Sam Riley, played by Ian Curtis
After leaving the National Youth Theater I spent a year trying to become an actor, then decided I wanted to be a rock star instead. I’ve done it for three years with my band, 10,000 Things, but with average to zero success. We played at a pub called Primrose in Leeds, and because of my appearance, they called us “Ian Curtis fronts the Rolling Stones”. I didn’t even know who Ian was. We were dropped by our record company and ended up in a retail warehouse folding clothes and working at a bar.
I called my old agent and said I would do absolutely anything. Control had nothing to do with a deep love for music oath of joy – It was a pure chance that they were looking for “Ian” the week I called. For the casting, I told work I was going to the dentist, but there were three auditions and I kept coming back. My teeth have never looked better.
My life was a mess in Leeds. I was not in good shape. But I got the job on my 26th birthday and the movie saved me: just by coming to the set, getting a target, and counting on it, being Ian. Samantha Morton, who played Ian Debbie’s wife, was great and led the workouts. In one scene, she would improvise and talk me into a corner. I finally burst into tears. I thought, “Wow! This is acting.” I fell in love Alexandra Maria Larawho played journalist Annick, and we’ve been together ever since, living in Berlin.
I think Anton Corbyn, the director, ended up rearranging his house because when people heard his introduction was a rockstar singer from Leeds, everyone wanted to run. I knew how much to risk it and didn’t want to make any mistakes. Before we started shooting, he asked me to do Ian Curtis dance“His again. Some people were freaking out about whether I was going to do it right.”
The concert scenes were crazy. In all my previous concerts, I had never found anyone in the audience looking at me that way. The first time we were playing She’s Lost Control, they had about 150 Joy Division fans just like the audience. I ran to my trailer and vomited. When I walked out, a man in his fifties said, “I’ve seen Ian about 10 times. You had better be okay!”
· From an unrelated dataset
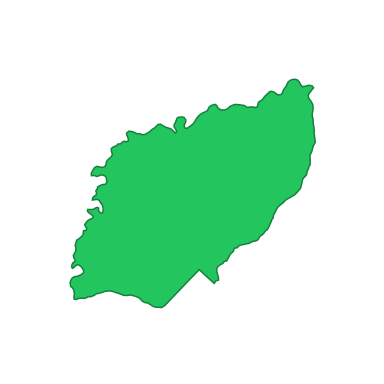 the district of Angélica, Mato Grosso do Sul, Brazil, rotated 291°
{"feature_id": "56859067B10068689760359", "entity_name": "Angélica", "entity_type": "district", "adm_level": 2, "iso_a3": "BRA", "parent_name": "Brazil", "parent_adm1": "Mato Grosso do Sul", "projection": "albers", "projection_center": [-53.859, -22.058], "detail": "fine", "context": "isolated", "style": "filled", "palette": "green", "viewbox_px": 384, "rotation_deg": 291, "n_neighbors": 0, "source": "geoboundaries", "source_scale": "gbopen_adm2", "svg_char_len": 4799}
<svg xmlns="http://www.w3.org/2000/svg" viewBox="0 0 384 384"><g transform="rotate(291 192 192)"><path d="M227.0,115.8L226.8,113.4L226.1,111.2L223.5,109.8L221.8,110.7L220.4,112.1L218.6,113.6L217.0,114.2L215.5,112.9L214.9,110.0L211.4,108.0L210.1,105.5L208.3,105.0L206.9,103.5L205.2,101.8L203.4,101.1L201.0,102.3L198.4,104.3L196.1,104.0L193.5,102.7L191.2,101.5L189.2,101.3L186.7,101.9L184.8,101.6L183.5,100.6L182.6,98.7L182.2,95.7L181.7,93.7L179.5,92.2L177.5,91.7L175.9,91.5L173.1,91.3L171.2,92.3L172.1,94.0L172.4,95.9L172.4,97.6L173.9,99.5L175.6,101.3L175.8,103.3L175.7,105.3L174.8,106.8L173.3,107.6L171.8,108.3L170.0,109.0L168.1,108.3L167.1,106.2L165.9,104.6L163.0,102.1L160.6,102.4L158.6,101.8L156.8,103.3L154.6,103.5L153.0,102.2L151.5,101.5L148.8,101.7L149.8,103.7L151.0,105.9L151.1,107.5L150.4,109.1L148.8,111.0L147.8,112.9L145.0,114.9L142.8,115.7L140.5,115.9L139.6,114.2L140.5,112.5L141.6,111.0L143.5,110.7L143.8,109.1L142.5,107.7L140.9,106.5L139.9,105.1L139.1,102.9L138.3,100.9L136.7,101.2L135.7,102.9L134.9,106.1L133.7,108.7L131.8,108.6L130.7,107.4L129.5,106.0L127.8,104.9L125.7,104.1L123.0,103.5L121.7,104.9L120.3,106.8L118.0,106.8L117.0,104.6L115.3,105.0L113.7,105.5L111.3,105.1L109.3,104.0L107.4,103.0L105.8,101.6L103.9,101.8L102.2,101.9L100.1,102.1L98.8,103.3L96.4,104.4L93.9,104.5L92.0,104.1L90.1,104.0L88.4,105.2L87.0,106.6L85.5,107.8L83.0,106.1L81.2,106.0L78.9,106.5L77.9,107.7L79.6,109.1L81.3,109.7L82.9,110.7L83.2,112.7L82.7,114.9L81.3,117.2L80.1,118.6L78.8,119.5L76.5,119.2L74.1,117.1L72.2,115.1L71.3,113.4L70.3,112.1L68.7,111.0L65.9,110.5L63.8,110.7L61.8,111.7L60.3,112.6L59.9,114.4L58.5,116.4L56.5,117.8L54.3,118.8L52.1,119.2L49.7,120.5L50.1,122.5L52.0,124.3L53.2,126.5L53.9,129.2L55.5,131.6L57.0,132.1L57.6,134.6L60.4,137.7L62.3,138.9L63.5,140.5L65.5,143.5L66.8,145.0L68.1,146.4L68.9,148.2L69.8,149.7L70.4,151.3L70.8,154.1L70.8,156.6L71.1,159.8L71.1,161.5L71.2,163.2L70.9,164.9L71.5,166.7L72.0,168.2L73.8,171.4L74.4,176.7L74.3,179.5L74.1,181.2L73.0,183.2L72.1,185.5L71.9,188.0L72.5,190.1L72.1,192.8L71.6,195.2L71.2,197.6L71.8,200.4L72.5,202.5L73.2,205.0L76.3,207.3L94.6,215.0L112.6,222.5L122.2,226.7L121.0,229.3L119.2,233.8L114.6,245.5L117.3,246.0L119.3,248.3L121.5,247.4L123.6,245.9L126.6,243.7L128.4,243.0L129.9,242.5L131.8,243.0L133.6,244.0L135.1,245.3L136.4,246.4L138.6,246.9L140.2,249.2L142.1,249.3L144.0,249.6L146.7,249.9L148.3,250.3L149.8,251.1L151.5,251.9L153.4,251.6L154.9,251.9L156.1,254.1L158.9,255.3L160.4,257.2L161.7,259.3L163.2,261.6L164.7,264.0L166.5,265.2L167.9,267.0L169.1,269.0L170.6,270.4L172.3,271.0L174.7,271.2L176.2,272.2L177.8,273.3L179.8,274.0L181.7,274.4L183.5,275.7L185.2,276.0L187.5,276.3L190.5,276.4L192.5,276.6L194.8,276.4L196.7,277.1L198.1,276.7L199.7,276.4L201.7,276.7L204.1,277.0L206.7,277.1L209.4,277.9L211.1,278.8L214.9,281.0L217.8,282.2L219.8,283.6L221.2,284.9L223.5,286.7L225.9,288.7L228.9,290.1L231.2,290.9L232.9,291.5L234.4,292.0L236.1,291.7L237.7,291.7L239.2,291.4L240.9,291.2L243.1,290.7L245.4,291.3L246.9,291.9L248.7,292.7L250.5,292.6L251.9,292.1L253.8,292.2L255.4,292.4L257.7,292.1L260.2,292.5L261.8,291.7L263.5,291.2L265.6,290.3L267.5,289.3L269.5,289.0L271.2,289.3L273.4,289.3L275.9,288.9L277.5,288.8L279.4,288.8L282.4,289.3L285.0,288.0L287.1,286.8L288.6,286.1L290.5,285.0L293.4,284.0L297.0,282.2L299.0,280.8L300.6,280.2L302.8,279.2L304.8,278.0L306.5,276.8L308.6,276.1L311.0,275.8L313.5,275.0L315.9,274.0L317.2,273.0L318.5,271.7L320.0,269.6L321.0,268.0L322.1,266.7L323.7,265.9L326.0,266.0L328.2,266.8L330.7,267.4L332.8,268.2L334.0,266.5L333.9,264.3L333.1,262.1L331.2,259.8L329.9,257.2L331.3,254.7L333.1,252.9L334.3,250.8L334.3,248.4L333.7,246.5L332.0,244.2L330.2,242.9L328.8,242.2L326.8,242.1L324.5,242.0L322.1,241.3L320.0,240.8L317.5,240.8L315.6,240.6L314.2,239.4L313.4,236.7L314.2,234.8L314.7,231.9L314.4,229.9L313.3,228.4L311.3,227.5L308.7,226.3L306.6,225.4L305.0,225.1L303.5,224.6L301.6,223.3L299.8,221.9L297.2,222.1L295.0,222.5L293.8,221.2L293.3,219.5L292.8,217.0L290.7,213.1L291.5,209.8L290.6,205.9L289.7,202.3L288.9,200.3L287.7,199.0L286.6,197.9L285.2,196.5L282.6,195.5L280.6,193.5L279.7,191.6L279.0,189.4L279.8,185.9L281.6,184.2L282.1,182.1L280.9,180.4L279.0,178.4L277.2,177.5L274.5,177.3L273.0,177.0L271.6,175.6L269.5,173.5L267.3,171.8L264.7,170.7L262.8,170.0L260.7,169.6L258.4,169.3L256.6,168.8L254.7,167.9L252.5,166.5L251.0,165.5L249.6,164.4L249.2,162.4L251.0,160.8L253.7,160.9L255.5,161.0L257.2,160.2L258.6,158.2L258.7,156.5L257.3,153.0L255.6,151.6L252.4,151.6L250.8,151.6L248.4,151.2L246.3,152.0L244.5,154.7L242.3,156.1L241.0,155.2L242.6,152.1L243.4,149.1L243.1,144.9L243.1,142.8L243.7,140.1L244.0,138.0L242.7,136.0L241.0,135.3L239.6,134.8L238.1,133.9L236.2,132.4L233.7,131.1L232.2,130.2L230.3,128.7L228.6,127.1L227.7,124.9L227.7,122.5L226.7,119.7L227.0,115.8Z" fill="#22c55e" stroke="#15803d" stroke-width="1.5"/></g></svg>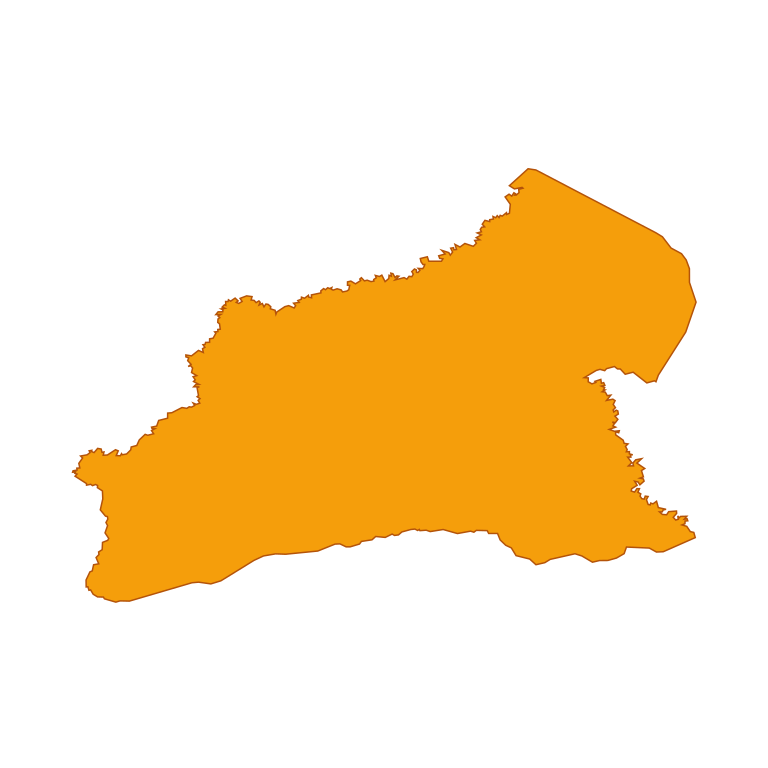 the district of Prathai, Nakhon Ratchasima, Thailand, rotated 264°
{"feature_id": "78962969B10005729924667", "entity_name": "Prathai", "entity_type": "district", "adm_level": 2, "iso_a3": "THA", "parent_name": "Thailand", "parent_adm1": "Nakhon Ratchasima", "projection": "equal_earth", "projection_center": [102.699, 15.58], "detail": "fine", "context": "isolated", "style": "filled", "palette": "amber", "viewbox_px": 768, "rotation_deg": 264, "n_neighbors": 0, "source": "geoboundaries", "source_scale": "gbopen_adm2", "svg_char_len": 6110}
<svg xmlns="http://www.w3.org/2000/svg" viewBox="0 0 768 768"><g transform="rotate(264 384 384)"><path d="M479.7,268.3L478.3,265.3L480.7,263.6L481.4,260.6L484.7,261.9L486.0,256.6L484.2,249.8L480.9,251.5L479.3,248.0L480.6,245.6L481.9,247.6L485.0,244.9L482.4,240.1L484.0,238.1L482.3,237.5L482.6,235.1L478.8,234.9L479.4,233.5L477.4,231.1L475.9,233.7L475.7,229.8L474.6,231.6L472.7,231.2L473.1,226.5L470.6,224.0L470.2,228.9L468.9,226.1L467.1,227.6L466.0,225.7L462.6,225.1L461.1,226.7L455.6,226.9L455.6,224.4L453.5,224.3L453.5,221.1L452.1,222.1L447.4,218.8L447.2,215.3L443.7,214.9L444.0,210.9L442.1,210.2L442.0,208.1L439.2,209.7L438.1,207.2L434.2,207.6L436.8,203.0L432.1,195.5L433.6,190.0L431.7,189.8L430.5,192.5L427.7,191.2L423.7,194.2L421.9,191.1L422.4,193.7L419.9,195.3L415.5,193.8L411.9,198.6L411.2,194.9L407.9,196.7L406.4,194.8L403.0,199.9L403.1,196.7L401.1,194.4L400.5,200.1L399.9,197.7L391.8,198.3L390.9,196.8L388.7,199.5L387.1,197.4L384.2,198.8L383.4,195.2L385.0,192.2L382.4,193.5L381.1,190.1L381.7,187.9L380.4,185.4L381.7,180.6L377.6,170.0L377.7,165.8L372.6,165.2L371.3,156.1L365.9,153.5L365.4,148.3L364.1,148.6L363.5,151.5L362.0,147.9L358.6,149.7L357.7,143.7L358.9,141.2L354.0,134.8L348.7,131.7L347.8,126.0L344.9,125.2L341.3,120.7L341.0,116.3L342.2,115.7L340.2,114.3L340.8,110.2L345.3,112.7L346.7,110.1L342.3,101.5L342.5,97.3L345.7,98.4L345.5,96.4L348.9,95.9L349.9,92.5L346.1,88.5L347.4,86.1L348.6,86.5L348.4,83.8L346.5,84.5L344.6,81.3L344.1,74.7L341.9,76.5L337.0,72.2L332.3,72.7L332.4,69.7L330.5,69.8L330.2,65.7L328.8,65.1L328.8,68.0L327.5,67.2L326.5,69.3L324.6,67.1L316.1,77.7L314.5,77.6L314.9,81.8L313.4,83.5L314.2,86.6L313.0,88.6L310.9,88.1L307.1,92.8L299.1,92.3L288.5,88.7L281.7,93.2L281.1,95.1L278.5,95.2L275.3,93.0L272.1,94.3L265.1,91.0L259.2,94.1L257.4,92.9L255.9,87.5L248.7,86.4L246.8,82.6L244.2,82.7L241.5,79.5L235.0,81.5L234.6,76.3L228.6,74.3L227.9,71.9L220.2,67.2L213.3,66.6L213.3,68.3L209.7,69.0L209.9,70.7L205.3,72.8L202.2,76.9L201.4,82.7L199.6,83.5L195.1,94.5L195.9,98.8L194.7,108.1L206.4,172.2L206.3,178.9L203.3,190.9L205.3,201.2L222.2,236.3L225.6,246.2L226.4,258.4L225.0,268.4L224.8,300.7L229.9,318.6L229.6,323.5L226.0,329.3L225.6,333.4L227.4,342.9L229.8,345.1L230.3,355.8L233.2,359.8L231.3,369.2L233.9,376.4L232.3,378.6L232.4,382.6L235.0,386.3L236.5,395.5L236.5,399.6L234.8,402.2L235.7,403.9L234.4,404.4L234.2,410.7L232.4,414.5L233.1,427.6L227.6,441.4L228.6,454.7L227.2,457.9L228.8,460.5L227.4,471.3L224.4,472.5L223.5,481.3L216.8,483.2L210.9,488.2L207.7,493.5L199.5,497.4L194.7,510.6L188.4,516.2L189.5,525.3L192.2,530.9L195.2,556.2L192.3,562.8L185.0,572.7L185.9,579.9L185.1,588.1L186.6,597.0L190.2,605.1L196.5,608.1L193.1,630.7L188.4,637.4L188.0,644.2L198.7,677.5L204.0,676.6L205.2,673.2L210.8,670.2L212.7,665.6L213.6,668.7L216.2,669.1L216.2,671.8L218.4,671.3L218.2,668.5L220.8,671.3L221.3,665.2L220.1,663.5L222.1,662.4L218.7,662.5L218.2,659.9L221.2,657.7L224.7,661.5L227.1,661.6L227.3,653.8L224.4,651.4L225.2,647.2L228.0,644.6L227.8,647.4L229.5,648.4L229.9,651.4L232.4,643.9L238.9,642.8L236.7,639.0L237.7,636.8L235.9,636.1L236.6,634.1L241.6,632.9L244.5,634.9L245.2,632.1L242.3,630.7L243.0,628.4L245.7,626.9L247.9,627.9L249.8,625.2L253.2,627.1L253.5,624.6L250.3,621.9L251.7,618.7L253.9,619.3L256.8,625.2L261.1,623.1L260.0,626.4L257.0,628.0L260.2,632.5L262.5,632.0L263.6,628.6L264.5,632.3L271.0,631.0L272.7,634.5L278.9,627.2L282.8,632.4L282.3,626.4L279.3,623.2L276.5,623.6L277.0,618.5L279.9,622.2L285.8,618.7L285.5,621.9L287.7,621.7L287.6,624.0L288.9,620.7L291.1,621.0L291.3,617.9L293.4,619.0L296.7,617.6L298.9,620.4L299.9,616.6L303.1,616.0L309.2,609.1L312.3,609.3L311.0,612.3L312.9,613.1L312.9,608.2L315.3,603.2L316.9,609.8L318.4,607.2L320.4,608.9L322.4,607.2L321.3,610.0L324.4,612.9L327.9,610.3L329.6,613.9L332.8,613.7L333.7,612.2L332.2,609.6L334.2,609.1L336.3,611.7L339.7,609.8L343.3,612.1L345.0,610.0L344.4,603.6L349.2,608.4L349.1,604.8L352.8,603.2L353.5,600.2L355.0,603.2L355.4,601.7L357.5,603.1L359.2,600.0L359.6,603.5L362.4,602.6L362.0,600.3L365.9,600.1L364.6,594.0L363.4,594.8L362.4,590.8L364.9,587.3L368.7,587.8L369.4,583.8L375.3,596.5L376.0,600.3L374.2,604.9L376.0,606.9L377.3,615.0L374.6,617.8L374.2,620.6L368.5,624.9L369.7,633.0L357.6,645.5L358.9,653.3L357.8,654.7L364.2,657.8L404.1,689.5L432.8,702.9L453.1,698.4L466.8,699.8L475.8,697.5L482.5,693.5L489.2,683.7L501.3,676.3L505.9,670.3L581.0,557.4L583.0,549.8L568.1,529.4L564.4,534.1L565.1,541.9L564.2,542.7L563.5,538.3L560.2,538.3L558.1,535.3L558.2,533.7L559.4,534.7L560.6,533.2L557.5,530.7L559.7,528.2L557.4,524.0L549.5,528.4L540.7,526.6L539.8,523.7L541.6,523.7L538.6,519.1L539.6,517.2L537.5,515.8L539.6,514.2L537.7,512.5L539.2,509.9L536.6,510.0L536.4,506.3L534.5,506.1L536.2,501.5L532.6,498.4L529.8,500.5L529.7,497.6L527.7,495.9L525.2,496.8L524.5,492.5L522.1,496.4L519.9,491.0L517.4,494.3L517.3,489.2L514.3,490.6L511.6,487.2L515.3,479.1L512.3,473.9L515.4,469.2L510.2,470.2L510.2,467.5L512.3,467.4L512.1,464.5L508.0,466.0L505.2,463.4L507.9,462.2L510.9,455.4L506.9,458.4L505.8,451.8L503.1,452.5L502.3,455.7L500.1,454.0L501.4,441.4L506.0,440.4L505.0,433.2L501.6,433.6L498.7,435.3L498.6,437.0L496.7,436.2L494.7,434.6L495.4,430.1L493.3,431.6L491.4,429.6L491.6,428.0L494.2,428.1L495.2,426.3L492.9,423.4L490.2,424.6L487.8,422.9L488.5,420.2L485.9,417.7L487.7,415.1L486.4,406.0L489.6,410.1L490.2,408.1L488.8,406.1L492.8,404.4L493.5,402.4L490.4,402.6L491.6,400.4L488.4,399.8L485.7,395.8L492.5,393.2L491.4,390.7L492.9,386.7L490.4,387.4L489.0,384.7L487.4,384.7L487.2,381.8L489.0,378.1L488.6,375.3L492.1,372.6L490.9,370.9L489.3,371.6L486.6,366.1L489.8,361.8L489.4,358.4L486.0,358.0L485.7,360.2L481.4,358.8L480.3,356.7L479.9,352.4L482.1,351.2L483.6,347.3L482.7,343.2L483.7,341.5L485.4,342.2L484.6,340.0L485.6,338.1L483.9,335.7L485.2,333.9L483.2,330.9L481.2,330.8L480.2,321.1L477.3,321.0L478.3,318.2L480.1,318.1L477.6,313.9L479.0,311.0L476.9,310.6L476.0,307.0L474.0,308.2L473.8,302.5L471.1,304.3L469.0,302.6L471.9,297.4L471.3,293.5L466.8,284.9L464.7,283.8L468.7,283.4L470.7,278.8L472.7,279.5L475.3,277.1L475.9,274.9L473.3,272.7L476.8,271.4L475.6,268.0L478.2,269.4L479.7,268.3Z" fill="#f59e0b" stroke="#b45309" stroke-width="1.5"/></g></svg>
Ian was a torn character: a young married father and rock star drawn towards America and glory, dealing with epilepsy and the side effects of medication. He was just a boy. I wonder if that was what I was: Confident on stage, insecure in life. Maybe that’s why Anton hired me.
During rehearsals, we went to see the play New Order. This was strange. Behind the scenes, all the actors playing the band members sought out the corresponding musician – Obviously I couldn’t.
Anton Corbin, Director
I moved to London in October 1979 to get closer to the Joy Division and 12 days later took what are now famous group photos on the Underground. There seems to be a conflict in Ian between his belief in himself as an artist and his insecurities as a man. I realized this not from direct conversations, but from observation. Likewise, Sam was in a difficult phase in his life. Control was almost written for him somehow.
I was by nature shy. As a photographer, I can beat that. However, working with 100 people, all of whom knew more about the film than me, was intimidating. Although friends told me I should make a movie, I couldn’t believe I could. I was the first director trying to portray Ian’s story: given the cult band’s standing, things could really go wrong. But I was emotionally involved in the band and thought that might give me a real way out.
Samantha Morton worked with me on a U2 music video, so I called her. Once we were on board, things started to open up. We filmed in Nottingham and Macclesfield over the summer. Thankfully, Nottingham still feels like the ’70s, and we shot outside Ian and Debbie’s actual home in Macclesfield. The walk Sam took to the action center in the movie was the walk Ian made every morning.
I never thought actors could play songs. I knew Sam was a singer, but that wasn’t why we gave him the role. They were adamant about singing and playing their instruments, so we recorded them playing live on set until we got a good shot. Everything felt real.